As noted in last month’s blog, this edition will focus on the key ingredients for developing a request for proposal (RFP). First, when do you utilize a RFP or a request for information (RFI)? A RFP is exactly that, a formal proposal submission by a seller(s) to a buyer which includes the cost considerations, as well as the commercial terms of the offer. A RFI defines the seller’s capabilities, but is not a formal proposal.

The lynchpin of any RFP is a well-defined scope of work (SOW). The SOW defines exactly what is to be delivered to the buying organization. A poorly written SOW may cause friction down the line between both parties due to ambiguous requirements. Another major consideration is to submit fully transparent pricing model(s). Think of the three “C’s” when submitting your pricing proposal: clear, concise and complete.

Although it may seem obvious, when responding to a RFP, make sure to answer all requested questions. This also includes any compliance questions and financial background inquiries. Failure to do so only causes delays in assessing your proposal as well as potentially having your proposal “marked down” for final assessments or even worse, disqualified. Of course, if you do not understand the question, you certainly have the right to seek clarification of the question(s) in order to respond appropriately.

It’s important to be fully engaged in the process, which means to submit clarification questions on the SOW and conversely, be available for questions, or even a formal presentation on your proposal so that there is no ambiguity or misunderstanding on your submission. This is a key point in that the formal offer will more than likely become the basis for any agreement or contract resulting from the RFP submission. It is also critical to inform the buying organization if your organization is the only party performing the duties defined in the SOW, or if you are utilizing partnering companies or subcontractors to fully define roles and responsibilities in any agreements.

Regarding proposing an alternative solution to the one requested, it would be prudent to seek permission from the buying organization in order to do so.  It would also be beneficial to note the differences between the initial RFP request and your proposed alternative response.
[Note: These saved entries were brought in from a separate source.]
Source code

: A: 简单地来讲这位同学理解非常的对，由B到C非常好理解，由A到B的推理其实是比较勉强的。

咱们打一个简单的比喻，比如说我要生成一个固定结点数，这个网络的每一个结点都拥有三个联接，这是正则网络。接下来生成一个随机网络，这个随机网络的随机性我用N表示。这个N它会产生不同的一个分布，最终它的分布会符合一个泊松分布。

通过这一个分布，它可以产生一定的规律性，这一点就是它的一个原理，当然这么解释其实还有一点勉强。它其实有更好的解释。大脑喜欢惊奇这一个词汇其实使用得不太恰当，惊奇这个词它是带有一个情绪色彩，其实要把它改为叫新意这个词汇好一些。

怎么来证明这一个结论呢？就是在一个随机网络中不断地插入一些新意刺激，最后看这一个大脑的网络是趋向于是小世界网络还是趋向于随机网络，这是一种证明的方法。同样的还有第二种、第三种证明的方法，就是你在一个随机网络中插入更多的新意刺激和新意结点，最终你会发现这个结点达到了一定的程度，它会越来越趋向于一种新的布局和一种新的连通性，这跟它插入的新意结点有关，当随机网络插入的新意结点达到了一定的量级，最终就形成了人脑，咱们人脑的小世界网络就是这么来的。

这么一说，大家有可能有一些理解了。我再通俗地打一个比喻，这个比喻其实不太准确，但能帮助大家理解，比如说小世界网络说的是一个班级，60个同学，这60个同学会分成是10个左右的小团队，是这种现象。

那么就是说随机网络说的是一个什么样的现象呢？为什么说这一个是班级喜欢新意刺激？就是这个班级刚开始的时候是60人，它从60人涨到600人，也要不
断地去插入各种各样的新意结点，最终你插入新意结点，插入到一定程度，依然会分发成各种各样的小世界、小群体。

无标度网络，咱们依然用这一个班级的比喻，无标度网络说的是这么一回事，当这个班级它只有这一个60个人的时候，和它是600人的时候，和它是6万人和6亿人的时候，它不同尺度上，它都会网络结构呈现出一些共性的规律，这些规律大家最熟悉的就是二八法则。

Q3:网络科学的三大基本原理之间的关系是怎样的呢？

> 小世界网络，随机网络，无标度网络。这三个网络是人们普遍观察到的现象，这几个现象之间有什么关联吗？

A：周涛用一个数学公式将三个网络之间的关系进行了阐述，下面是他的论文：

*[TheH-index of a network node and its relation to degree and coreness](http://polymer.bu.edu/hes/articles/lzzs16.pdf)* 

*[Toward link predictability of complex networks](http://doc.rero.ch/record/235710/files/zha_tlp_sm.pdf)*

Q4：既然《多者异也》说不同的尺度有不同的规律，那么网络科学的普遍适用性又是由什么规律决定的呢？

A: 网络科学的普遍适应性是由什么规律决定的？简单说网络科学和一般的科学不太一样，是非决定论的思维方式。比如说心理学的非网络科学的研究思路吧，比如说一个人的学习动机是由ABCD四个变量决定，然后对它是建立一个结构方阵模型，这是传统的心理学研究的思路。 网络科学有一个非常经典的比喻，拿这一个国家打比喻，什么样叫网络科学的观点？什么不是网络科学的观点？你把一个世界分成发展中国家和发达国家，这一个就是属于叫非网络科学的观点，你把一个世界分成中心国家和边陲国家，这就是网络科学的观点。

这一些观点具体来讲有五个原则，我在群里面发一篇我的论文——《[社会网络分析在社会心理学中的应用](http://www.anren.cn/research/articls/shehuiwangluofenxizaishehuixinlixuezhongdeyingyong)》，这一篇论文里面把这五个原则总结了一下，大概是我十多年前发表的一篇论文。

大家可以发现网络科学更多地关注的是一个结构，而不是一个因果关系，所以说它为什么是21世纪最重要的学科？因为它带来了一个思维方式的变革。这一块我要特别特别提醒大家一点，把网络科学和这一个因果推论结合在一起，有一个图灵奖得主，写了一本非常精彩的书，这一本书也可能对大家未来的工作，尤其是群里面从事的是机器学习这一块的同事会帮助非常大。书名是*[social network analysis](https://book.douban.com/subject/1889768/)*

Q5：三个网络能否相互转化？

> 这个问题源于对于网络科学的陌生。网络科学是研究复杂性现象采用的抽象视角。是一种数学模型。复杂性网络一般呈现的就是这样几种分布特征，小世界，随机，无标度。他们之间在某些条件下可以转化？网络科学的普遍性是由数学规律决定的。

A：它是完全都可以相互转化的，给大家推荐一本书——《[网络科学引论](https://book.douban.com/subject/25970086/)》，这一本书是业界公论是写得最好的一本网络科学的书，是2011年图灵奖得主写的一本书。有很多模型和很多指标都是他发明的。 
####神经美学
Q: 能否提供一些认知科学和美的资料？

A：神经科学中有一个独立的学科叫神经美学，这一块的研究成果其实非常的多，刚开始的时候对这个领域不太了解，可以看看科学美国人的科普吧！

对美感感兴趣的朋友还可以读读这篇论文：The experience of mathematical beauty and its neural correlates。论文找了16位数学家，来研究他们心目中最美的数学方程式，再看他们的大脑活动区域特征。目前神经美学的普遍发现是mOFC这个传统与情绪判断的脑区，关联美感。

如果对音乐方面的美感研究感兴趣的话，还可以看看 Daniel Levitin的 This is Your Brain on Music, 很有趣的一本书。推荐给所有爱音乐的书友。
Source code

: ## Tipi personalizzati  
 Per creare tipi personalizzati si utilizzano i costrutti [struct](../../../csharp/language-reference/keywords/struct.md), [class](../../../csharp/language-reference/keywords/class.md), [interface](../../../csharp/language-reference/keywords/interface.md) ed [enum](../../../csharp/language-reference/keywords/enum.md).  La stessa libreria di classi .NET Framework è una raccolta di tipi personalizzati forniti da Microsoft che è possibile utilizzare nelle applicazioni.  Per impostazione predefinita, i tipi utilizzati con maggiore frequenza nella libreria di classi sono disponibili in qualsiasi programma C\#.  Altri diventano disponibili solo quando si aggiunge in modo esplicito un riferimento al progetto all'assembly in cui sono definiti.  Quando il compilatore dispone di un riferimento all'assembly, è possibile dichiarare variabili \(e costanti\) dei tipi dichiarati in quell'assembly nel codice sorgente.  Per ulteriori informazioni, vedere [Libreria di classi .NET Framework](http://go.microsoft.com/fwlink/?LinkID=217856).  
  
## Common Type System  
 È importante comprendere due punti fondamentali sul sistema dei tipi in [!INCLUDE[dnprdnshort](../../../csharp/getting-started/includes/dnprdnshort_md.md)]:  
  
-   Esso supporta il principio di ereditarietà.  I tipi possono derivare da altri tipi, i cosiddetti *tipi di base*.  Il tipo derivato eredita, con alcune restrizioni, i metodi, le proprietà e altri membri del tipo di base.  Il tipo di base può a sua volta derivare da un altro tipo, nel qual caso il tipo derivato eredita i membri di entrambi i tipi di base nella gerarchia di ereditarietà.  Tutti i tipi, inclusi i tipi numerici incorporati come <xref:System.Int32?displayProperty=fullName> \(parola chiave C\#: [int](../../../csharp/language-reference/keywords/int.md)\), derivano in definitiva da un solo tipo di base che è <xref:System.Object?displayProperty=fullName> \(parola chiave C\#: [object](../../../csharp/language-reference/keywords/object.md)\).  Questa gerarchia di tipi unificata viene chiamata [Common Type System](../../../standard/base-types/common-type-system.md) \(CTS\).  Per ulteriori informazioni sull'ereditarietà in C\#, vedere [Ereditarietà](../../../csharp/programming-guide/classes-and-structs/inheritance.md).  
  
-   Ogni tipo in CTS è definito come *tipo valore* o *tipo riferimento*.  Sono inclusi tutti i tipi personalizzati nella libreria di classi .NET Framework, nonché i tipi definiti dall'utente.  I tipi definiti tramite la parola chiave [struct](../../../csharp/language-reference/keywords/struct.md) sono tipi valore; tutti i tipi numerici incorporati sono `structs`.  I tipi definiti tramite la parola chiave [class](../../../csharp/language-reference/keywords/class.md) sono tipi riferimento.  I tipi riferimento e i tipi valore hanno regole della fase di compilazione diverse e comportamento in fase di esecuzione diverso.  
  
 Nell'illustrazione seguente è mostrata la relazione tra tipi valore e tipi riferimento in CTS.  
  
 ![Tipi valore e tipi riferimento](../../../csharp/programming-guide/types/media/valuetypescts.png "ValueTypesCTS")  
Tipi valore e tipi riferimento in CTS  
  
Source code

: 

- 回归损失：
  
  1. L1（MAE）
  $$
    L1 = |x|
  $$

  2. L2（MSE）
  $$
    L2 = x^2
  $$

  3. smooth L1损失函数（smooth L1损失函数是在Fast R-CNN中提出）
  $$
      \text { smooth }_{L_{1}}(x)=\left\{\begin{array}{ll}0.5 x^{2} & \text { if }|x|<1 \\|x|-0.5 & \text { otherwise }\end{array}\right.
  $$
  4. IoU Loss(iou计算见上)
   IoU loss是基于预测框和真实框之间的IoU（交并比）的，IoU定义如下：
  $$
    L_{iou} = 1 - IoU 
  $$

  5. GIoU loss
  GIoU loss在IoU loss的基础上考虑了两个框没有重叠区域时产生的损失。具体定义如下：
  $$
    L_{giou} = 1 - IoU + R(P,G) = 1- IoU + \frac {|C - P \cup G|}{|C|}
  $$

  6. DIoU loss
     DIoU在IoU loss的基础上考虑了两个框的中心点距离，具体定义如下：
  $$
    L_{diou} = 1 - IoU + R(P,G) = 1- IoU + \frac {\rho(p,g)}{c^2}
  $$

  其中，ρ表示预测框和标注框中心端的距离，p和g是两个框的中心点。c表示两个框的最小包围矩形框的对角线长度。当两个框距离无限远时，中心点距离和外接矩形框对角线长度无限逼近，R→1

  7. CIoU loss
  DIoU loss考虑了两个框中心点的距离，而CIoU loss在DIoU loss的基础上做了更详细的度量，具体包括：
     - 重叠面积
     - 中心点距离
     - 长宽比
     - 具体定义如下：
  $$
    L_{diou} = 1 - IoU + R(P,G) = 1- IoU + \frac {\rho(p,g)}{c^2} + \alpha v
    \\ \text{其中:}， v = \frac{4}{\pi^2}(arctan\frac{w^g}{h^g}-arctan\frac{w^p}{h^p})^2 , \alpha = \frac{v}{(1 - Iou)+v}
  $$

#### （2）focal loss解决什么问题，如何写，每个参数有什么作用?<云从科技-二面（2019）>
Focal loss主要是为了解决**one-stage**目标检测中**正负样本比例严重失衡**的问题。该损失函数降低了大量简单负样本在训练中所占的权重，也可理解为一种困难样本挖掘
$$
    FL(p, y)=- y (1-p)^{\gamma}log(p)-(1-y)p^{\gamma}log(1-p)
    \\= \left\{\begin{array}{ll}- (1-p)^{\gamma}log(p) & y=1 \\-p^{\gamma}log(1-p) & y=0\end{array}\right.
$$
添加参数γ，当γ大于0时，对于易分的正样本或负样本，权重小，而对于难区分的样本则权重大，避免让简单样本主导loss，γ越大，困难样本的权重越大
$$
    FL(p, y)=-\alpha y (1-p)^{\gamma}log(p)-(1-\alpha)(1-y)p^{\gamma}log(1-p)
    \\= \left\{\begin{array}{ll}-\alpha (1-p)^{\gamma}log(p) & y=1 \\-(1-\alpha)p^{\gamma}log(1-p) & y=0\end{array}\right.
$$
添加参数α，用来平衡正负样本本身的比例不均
Sometimes during a RFP process, there is a fair amount of resistance due to the resources required (time, expense, personal) in order to complete the RFP.  However, the RFP process is still the most effective means for a buying organization to establish the fair market value for the services required. Also, the RFP process in itself is a learning experience. Through the exchange between both buyer and seller to fully understand the SOW requirements, both parties come away with a clearer set of expectations that leads to long term success!